* _EXERCISE PROMPT_: Select each line in the entries below that contains the word "What", and copy those lines out in full.

* _STUDY MATERIAL_:

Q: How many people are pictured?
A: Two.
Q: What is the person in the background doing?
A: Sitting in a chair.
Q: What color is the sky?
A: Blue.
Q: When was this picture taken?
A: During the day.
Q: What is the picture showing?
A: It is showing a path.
==
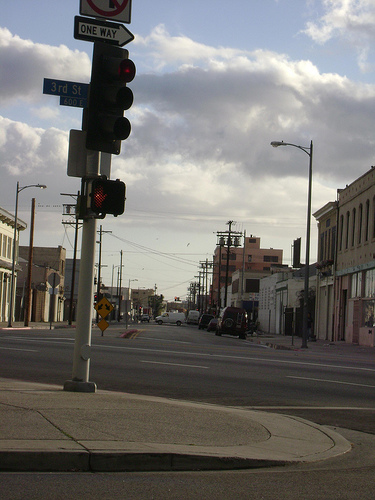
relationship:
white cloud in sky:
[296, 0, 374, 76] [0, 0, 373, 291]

* _SOLUTION_:
Q: What is the person in the background doing?
Q: What color is the sky?
Q: What is the picture showing?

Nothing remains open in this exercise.